[Start of section]

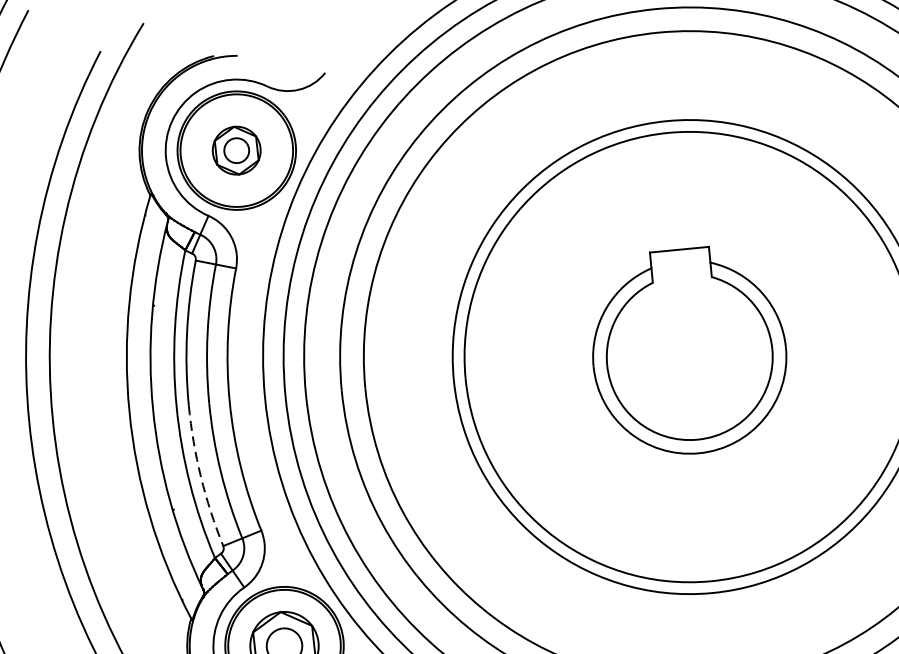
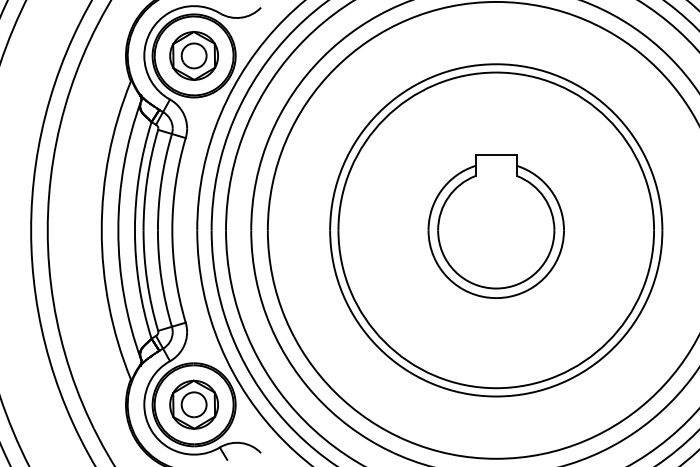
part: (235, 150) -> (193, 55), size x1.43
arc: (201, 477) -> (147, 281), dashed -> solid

[End of section]
[Start of section]

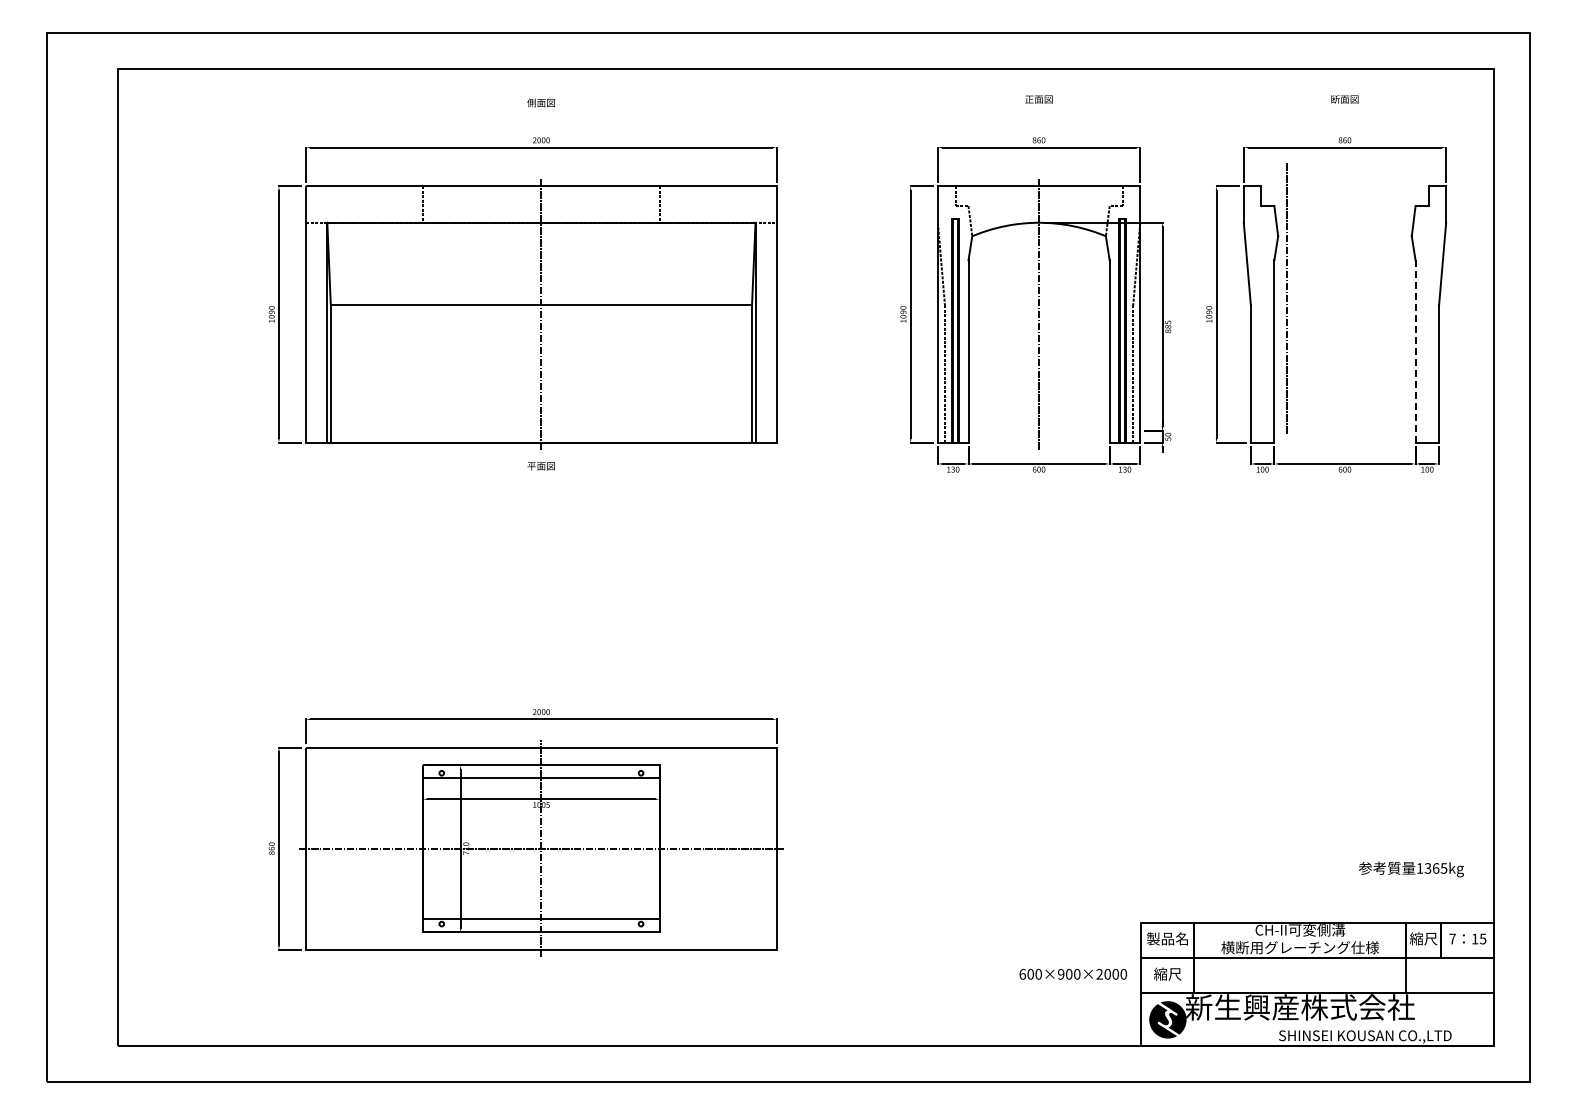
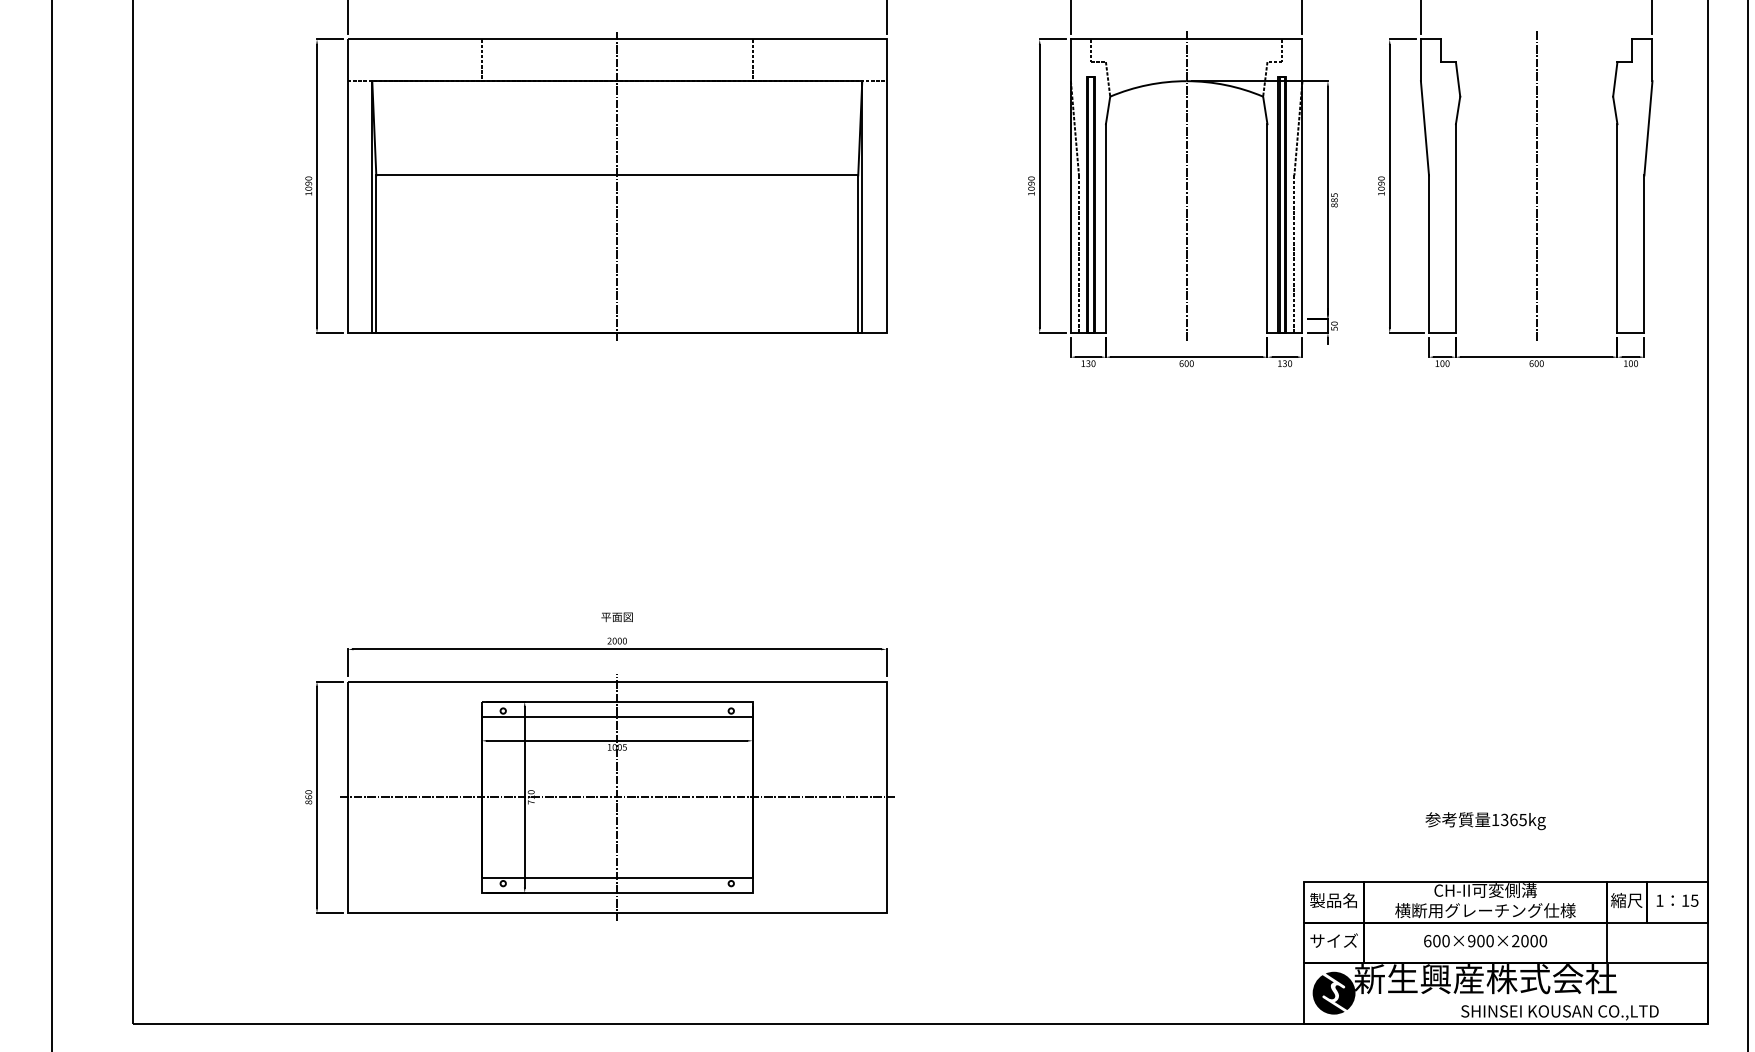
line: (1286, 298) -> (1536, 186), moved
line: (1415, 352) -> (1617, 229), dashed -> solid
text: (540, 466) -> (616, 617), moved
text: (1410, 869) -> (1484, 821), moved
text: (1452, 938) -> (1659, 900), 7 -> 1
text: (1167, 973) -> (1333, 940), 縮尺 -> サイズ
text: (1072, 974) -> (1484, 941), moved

[End of section]

When you reach the line in the material above that holds "text: (540, 466) -> (616, 617), moved", begin reproducing lines exactly, and stop after the line that holds "text: (1072, 974) -> (1484, 941), moved".

text: (540, 466) -> (616, 617), moved
text: (1410, 869) -> (1484, 821), moved
text: (1452, 938) -> (1659, 900), 7 -> 1
text: (1167, 973) -> (1333, 940), 縮尺 -> サイズ
text: (1072, 974) -> (1484, 941), moved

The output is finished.